Take the entries below and print, exactly, the stretch from the line containing "Contrast-enhanced abdominal CT, one" through the line containing "- portal vein", both included.
*** Begin section ***
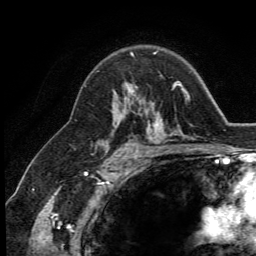
Breast MRI (dynamic contrast-enhanced), one axial slice. Cropped to one breast. Dynamic contrast-enhanced series, time point 2 of 5 at this slice position (early post-contrast). 3 T. TE 2.8 ms, TR 7.4 ms. 1.2 mm slice thickness. 256 × 256 image matrix, field of view 175 × 175 mm. Female patient.
Outlined on this slice (semi-automatically segmented with operator editing):
- enhancing-tissue mask used for the functional tumour volume (all voxels passing the contrast-enhancement thresholds inside the analysis volume; usually the tumour): bounding box <113,83,154,113> (left, top, right, bottom; pixels)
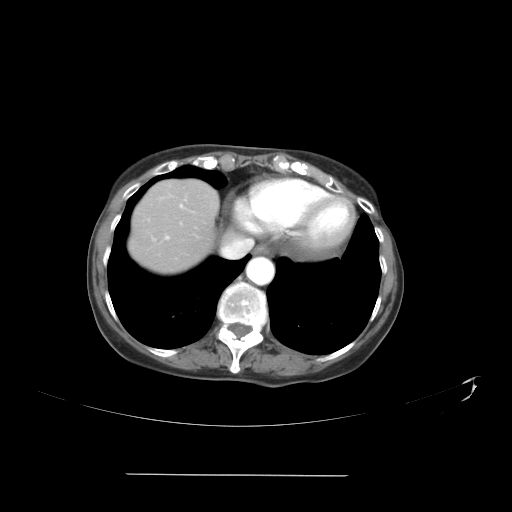
Contrast-enhanced abdominal CT, one axial slice; position 35 of 41 along the scan axis; reconstruction kernel STANDARD; 120 kVp; intravenous contrast given; soft-tissue window (W 400 / L 40 HU); 5 mm slice thickness; 512 × 512 image matrix, field of view 431 × 431 mm. Case-level facts recorded for this patient, not image findings: patient: male, age 66 years at operation; diagnosis: colorectal cancer liver metastases, imaged before liver resection; multiple liver metastases: yes; largest metastasis: 3.3 cm; chemotherapy before resection: yes.
Annotated regions visible in this slice (expert manual segmentation):
- liver: bounding box (x1, y1, x2, y2) in pixels: (131, 181, 217, 272)
- planned liver remnant (the part of the liver to remain after resection): (133, 181, 217, 252)
- portal vein (with intrahepatic branches): (166, 205, 183, 240)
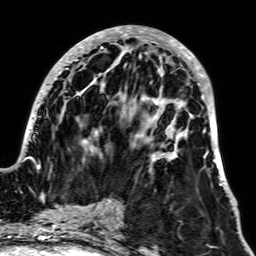
Breast MRI, one axial slice. Cropped to one breast. Dynamic contrast-enhanced series, time point 2 of 7 at this slice position (early post-contrast). 1.5 T. TE 2.6 ms, TR 5.2 ms. 2.5 mm slice thickness. 256 × 256 image matrix, field of view 195 × 195 mm. Female patient.
Outlined on this slice (semi-automatically segmented with operator editing):
- enhancing-tissue mask used for the functional tumour volume (all voxels passing the contrast-enhancement thresholds inside the analysis volume; usually the tumour): bounding box (x1, y1, x2, y2) in pixels: (22, 27, 232, 200)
*** End section ***
### YOUR SOLUTION
Contrast-enhanced abdominal CT, one axial slice; position 35 of 41 along the scan axis; reconstruction kernel STANDARD; 120 kVp; intravenous contrast given; soft-tissue window (W 400 / L 40 HU); 5 mm slice thickness; 512 × 512 image matrix, field of view 431 × 431 mm. Case-level facts recorded for this patient, not image findings: patient: male, age 66 years at operation; diagnosis: colorectal cancer liver metastases, imaged before liver resection; multiple liver metastases: yes; largest metastasis: 3.3 cm; chemotherapy before resection: yes.
Annotated regions visible in this slice (expert manual segmentation):
- liver: bounding box (x1, y1, x2, y2) in pixels: (131, 181, 217, 272)
- planned liver remnant (the part of the liver to remain after resection): (133, 181, 217, 252)
- portal vein (with intrahepatic branches): (166, 205, 183, 240)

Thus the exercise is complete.